Got-cha, OCD!

YogurtBlake and I are both in the kitchen. I am making my lunch and he is at his perpetual seat on one of the banquette cushions around the kitchen table.  He sits there so often that the cushion is most certainly permanently indented.  I open the refrigerator door to pull out the ingredients for the sandwich I am about to make.  Then, I do a double take.

What looks strange in here?  Ah!  Two open boxes of yogurt tubes.

“Blake,” I begin. “Do you know why there are two boxes of the green yogurt tubes open?”

I feel stupid before the words are even out of my mouth.  Why can’t I just keep myself quiet?  I already know it has something to do with OCD.  Do I have to rub it in?  Or am I calling OCD out?  It doesn’t matter, the words are already out.

“One of them fell…” he begins.  Then he stops.  “I know.”

His “I know” is a signal and an acknowledgement in one.  He is acknowledging that his OCD got him to discard a perfectly good box of yogurt tubes just because they happened to fall out onto some “unsanitary” surface.  The signal is:  Go ahead, Mom.  Put all the yogurt tubes in one box.  I’ll eat them all and defy what OCD originally directed me to do.
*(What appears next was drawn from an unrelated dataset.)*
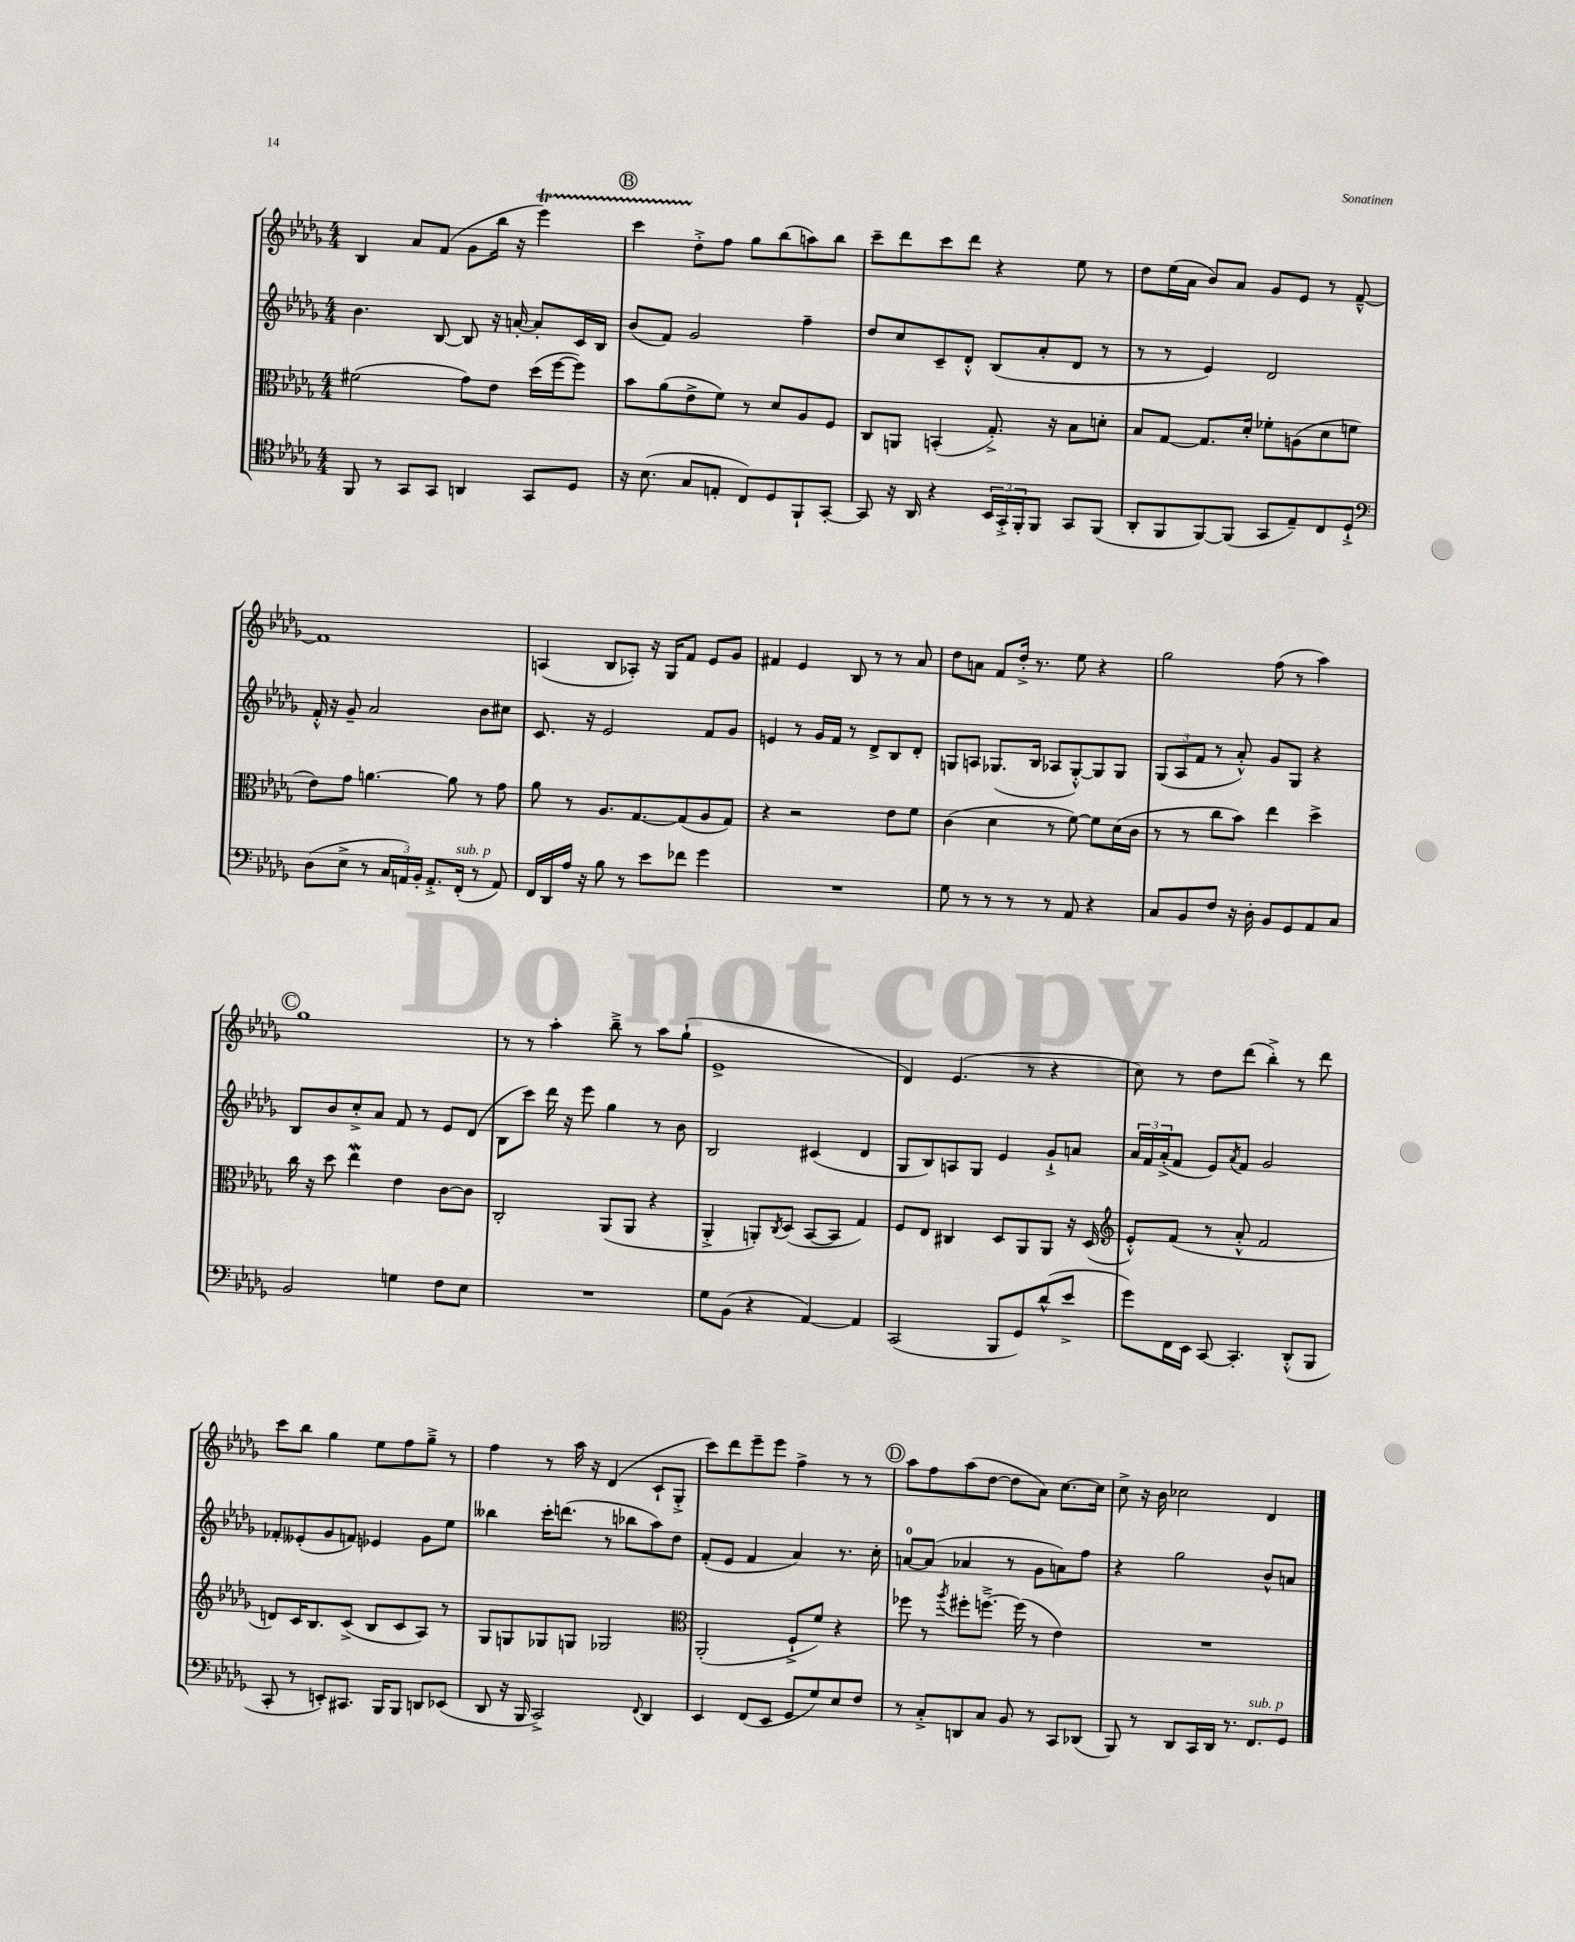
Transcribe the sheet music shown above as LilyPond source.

I set both boxes of yogurt tubes onto the counter.  One by one, I put the remaining tubes from one box into the other.  Blake half watches, but, really, he’s already moved on. Within a day or so he has already eaten all the remaining yogurt.  No mention of contamination; no washing rituals.  Just eaten with the gusto of a 16-year-old male appetite.

OCD can be tricky.  Sometimes the sufferer and family members have to call its bluff. Got-cha this time, OCD!